*** Selected extract Section Begins ***

# SOLVED. Lack of information on new Steinberg license transfer and no support whatsoever.



## Franklin (Apr 1, 2022)

A bit frustrated by the lack of information about transferring my Dorico Pro 4.0.3 new license to a potential buyer.
I have created a Steinberg support ticket 14 days ago to ask how to proceed, but no response whatsoever.
Asked for information on the Dorico forum: no response so far.
On the Steinberg website there is no information how to transfer a license with the new license system.

Has anyone been able to transfer their Steinberg new license to a potential buyer so far and what procedure did you follow?


----------



## Franklin (Apr 1, 2022)

Update!
I missed an email from Daniel offering help on the Dorico forum, so hope my question gets answered soon.

*** Selected extract Section Ends ***
*** Record excerpts Section Begins ***

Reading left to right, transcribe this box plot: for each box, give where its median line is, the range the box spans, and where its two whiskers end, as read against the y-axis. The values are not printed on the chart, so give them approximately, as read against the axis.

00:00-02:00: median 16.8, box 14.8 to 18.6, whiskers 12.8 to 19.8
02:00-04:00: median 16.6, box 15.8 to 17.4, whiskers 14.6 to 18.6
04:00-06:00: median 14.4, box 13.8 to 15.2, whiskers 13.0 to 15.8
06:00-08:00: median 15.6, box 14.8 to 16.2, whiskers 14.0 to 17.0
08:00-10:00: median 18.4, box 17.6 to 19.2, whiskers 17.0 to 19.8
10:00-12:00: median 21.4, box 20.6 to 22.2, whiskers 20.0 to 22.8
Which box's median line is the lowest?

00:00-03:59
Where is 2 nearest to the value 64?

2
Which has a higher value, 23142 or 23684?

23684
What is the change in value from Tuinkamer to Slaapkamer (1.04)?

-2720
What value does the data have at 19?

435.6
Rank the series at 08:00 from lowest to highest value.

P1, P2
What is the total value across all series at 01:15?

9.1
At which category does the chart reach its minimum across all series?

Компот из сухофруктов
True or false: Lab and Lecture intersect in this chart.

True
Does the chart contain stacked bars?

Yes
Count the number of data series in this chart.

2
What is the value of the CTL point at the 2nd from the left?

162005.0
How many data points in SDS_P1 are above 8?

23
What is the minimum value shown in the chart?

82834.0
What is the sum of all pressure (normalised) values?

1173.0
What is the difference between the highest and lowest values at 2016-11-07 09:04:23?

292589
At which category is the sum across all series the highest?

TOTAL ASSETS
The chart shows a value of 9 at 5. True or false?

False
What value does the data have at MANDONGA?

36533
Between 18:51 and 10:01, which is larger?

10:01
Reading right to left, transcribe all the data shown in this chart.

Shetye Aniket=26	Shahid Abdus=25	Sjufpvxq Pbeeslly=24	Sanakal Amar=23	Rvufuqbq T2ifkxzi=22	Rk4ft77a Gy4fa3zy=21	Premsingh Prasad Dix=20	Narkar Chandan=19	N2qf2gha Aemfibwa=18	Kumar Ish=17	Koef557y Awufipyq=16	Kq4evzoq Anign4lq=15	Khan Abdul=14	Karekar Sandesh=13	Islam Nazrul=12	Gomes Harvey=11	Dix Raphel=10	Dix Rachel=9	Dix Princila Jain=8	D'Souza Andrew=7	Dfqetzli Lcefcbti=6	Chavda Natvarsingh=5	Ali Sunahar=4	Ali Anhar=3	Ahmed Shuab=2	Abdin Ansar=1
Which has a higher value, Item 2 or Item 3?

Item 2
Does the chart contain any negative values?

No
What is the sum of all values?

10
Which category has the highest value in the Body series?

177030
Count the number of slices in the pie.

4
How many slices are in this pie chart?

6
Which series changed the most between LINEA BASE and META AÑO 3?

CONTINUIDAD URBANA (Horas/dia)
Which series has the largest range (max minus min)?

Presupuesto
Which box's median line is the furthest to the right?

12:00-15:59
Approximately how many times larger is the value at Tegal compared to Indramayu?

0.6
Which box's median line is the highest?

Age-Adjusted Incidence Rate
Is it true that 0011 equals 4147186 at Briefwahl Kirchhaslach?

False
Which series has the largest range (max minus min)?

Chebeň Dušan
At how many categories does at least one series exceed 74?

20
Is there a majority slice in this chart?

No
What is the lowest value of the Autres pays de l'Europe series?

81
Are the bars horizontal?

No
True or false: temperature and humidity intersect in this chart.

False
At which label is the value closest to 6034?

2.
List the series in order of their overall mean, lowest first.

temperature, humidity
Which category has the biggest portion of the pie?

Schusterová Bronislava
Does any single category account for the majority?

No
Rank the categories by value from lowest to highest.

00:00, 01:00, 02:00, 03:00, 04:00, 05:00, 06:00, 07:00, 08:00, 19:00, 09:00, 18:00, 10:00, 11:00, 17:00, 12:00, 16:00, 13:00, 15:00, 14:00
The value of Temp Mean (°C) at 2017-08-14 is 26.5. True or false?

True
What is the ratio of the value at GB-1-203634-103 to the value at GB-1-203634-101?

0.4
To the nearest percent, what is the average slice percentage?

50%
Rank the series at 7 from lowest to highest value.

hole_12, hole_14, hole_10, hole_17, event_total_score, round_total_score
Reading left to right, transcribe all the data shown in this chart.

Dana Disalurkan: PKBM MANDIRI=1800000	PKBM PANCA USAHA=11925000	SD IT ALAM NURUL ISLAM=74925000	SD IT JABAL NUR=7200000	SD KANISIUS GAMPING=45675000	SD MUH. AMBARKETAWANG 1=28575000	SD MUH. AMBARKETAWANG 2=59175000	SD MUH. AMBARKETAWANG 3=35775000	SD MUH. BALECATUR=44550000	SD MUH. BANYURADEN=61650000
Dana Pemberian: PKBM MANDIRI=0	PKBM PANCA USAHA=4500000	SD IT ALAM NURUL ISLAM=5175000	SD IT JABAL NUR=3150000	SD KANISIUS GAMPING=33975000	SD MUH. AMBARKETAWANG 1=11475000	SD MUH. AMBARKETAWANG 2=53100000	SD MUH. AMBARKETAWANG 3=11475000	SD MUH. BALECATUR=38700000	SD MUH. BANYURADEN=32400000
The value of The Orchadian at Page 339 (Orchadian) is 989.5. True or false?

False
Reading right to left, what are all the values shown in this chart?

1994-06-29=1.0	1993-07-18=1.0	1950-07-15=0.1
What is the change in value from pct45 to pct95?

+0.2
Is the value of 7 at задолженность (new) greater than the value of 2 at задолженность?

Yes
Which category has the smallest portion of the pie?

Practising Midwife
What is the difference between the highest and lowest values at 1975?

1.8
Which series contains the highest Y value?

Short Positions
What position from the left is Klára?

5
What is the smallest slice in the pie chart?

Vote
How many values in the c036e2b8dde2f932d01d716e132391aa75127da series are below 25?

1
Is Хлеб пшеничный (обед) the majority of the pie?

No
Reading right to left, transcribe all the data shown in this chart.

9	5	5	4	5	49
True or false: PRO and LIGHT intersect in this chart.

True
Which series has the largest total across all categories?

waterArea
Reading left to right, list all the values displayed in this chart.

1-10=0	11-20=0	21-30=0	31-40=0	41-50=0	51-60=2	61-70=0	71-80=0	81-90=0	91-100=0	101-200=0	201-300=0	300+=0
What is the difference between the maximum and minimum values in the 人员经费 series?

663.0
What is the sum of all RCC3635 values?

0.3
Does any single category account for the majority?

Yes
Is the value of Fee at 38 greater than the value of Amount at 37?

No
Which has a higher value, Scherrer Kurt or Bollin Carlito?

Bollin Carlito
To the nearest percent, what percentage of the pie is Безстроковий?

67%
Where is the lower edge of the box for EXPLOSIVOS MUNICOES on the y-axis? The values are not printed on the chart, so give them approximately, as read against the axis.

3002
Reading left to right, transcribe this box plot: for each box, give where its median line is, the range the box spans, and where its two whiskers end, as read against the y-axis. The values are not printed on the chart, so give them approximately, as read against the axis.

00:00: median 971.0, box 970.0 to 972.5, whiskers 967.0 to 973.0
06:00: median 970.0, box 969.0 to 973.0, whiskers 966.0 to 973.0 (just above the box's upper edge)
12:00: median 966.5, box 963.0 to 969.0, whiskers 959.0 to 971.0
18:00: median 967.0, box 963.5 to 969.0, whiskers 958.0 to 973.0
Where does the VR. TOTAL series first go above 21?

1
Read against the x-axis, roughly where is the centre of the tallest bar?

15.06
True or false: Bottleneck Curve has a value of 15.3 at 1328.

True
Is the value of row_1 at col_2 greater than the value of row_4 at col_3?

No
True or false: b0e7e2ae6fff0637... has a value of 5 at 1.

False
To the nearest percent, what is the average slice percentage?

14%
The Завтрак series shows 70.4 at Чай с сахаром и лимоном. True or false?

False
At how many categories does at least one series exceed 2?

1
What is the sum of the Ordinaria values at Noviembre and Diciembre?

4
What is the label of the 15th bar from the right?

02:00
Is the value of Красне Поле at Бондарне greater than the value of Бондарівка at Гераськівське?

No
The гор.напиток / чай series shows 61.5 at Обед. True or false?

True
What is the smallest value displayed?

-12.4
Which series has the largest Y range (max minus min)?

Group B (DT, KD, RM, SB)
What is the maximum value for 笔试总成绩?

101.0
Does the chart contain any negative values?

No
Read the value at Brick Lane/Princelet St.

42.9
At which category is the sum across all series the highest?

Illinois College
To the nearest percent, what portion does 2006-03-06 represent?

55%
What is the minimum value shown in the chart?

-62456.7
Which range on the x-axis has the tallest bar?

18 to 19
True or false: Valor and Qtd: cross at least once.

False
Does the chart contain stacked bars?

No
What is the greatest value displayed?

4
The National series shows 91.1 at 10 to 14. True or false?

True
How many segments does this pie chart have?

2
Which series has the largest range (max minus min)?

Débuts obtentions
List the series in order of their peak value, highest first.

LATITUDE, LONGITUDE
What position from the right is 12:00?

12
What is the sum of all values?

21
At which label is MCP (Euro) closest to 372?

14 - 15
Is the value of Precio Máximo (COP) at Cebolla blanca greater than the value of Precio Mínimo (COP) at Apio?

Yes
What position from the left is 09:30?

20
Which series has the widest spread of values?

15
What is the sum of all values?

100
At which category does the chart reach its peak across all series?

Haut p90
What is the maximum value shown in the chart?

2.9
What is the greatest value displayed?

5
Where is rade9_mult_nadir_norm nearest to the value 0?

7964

*** Record excerpts Section Ends ***

* Activity list
1. Reword part of the forum thread on the Steinberg license transfer. Begin at the words that have "I have created" and stop after "response so far.". Replace "support ticket" with "help request".
2. Answer these questions from the forum thread on the Steinberg license transfer.
(a) Which version of Dorico Pro does the license cover?
(b) How many days before the first post was the support ticket created?
(c) Who sent the email that Franklin missed?
3. Continue the forum thread on the Steinberg license transfer after its last post.
The entries come from a different source than the forum thread.

* Results of the tasks
1.
I have created a Steinberg help request 14 days ago to ask how to proceed, but no response whatsoever.
Asked for information on the Dorico forum: no response so far.

2.
(a) Dorico Pro 4.0.3
(b) 14 days
(c) Daniel

3.
----------



## Bollen (Apr 1, 2022)

No to be devil's advocate, but generally I avoid creating support tickets around update releases. You just know they're going to be busy with urgent bugs.... And selling Dorico to someone is not only not-urgent, but also benefits them zero. So be patient my friend.


----------



## sinkd (Apr 4, 2022)

Franklin said:


> Update!
> I missed an email from Daniel offering help on the Dorico forum, so hope my question gets answered soon.


Perhaps an edit to the thread title is in order?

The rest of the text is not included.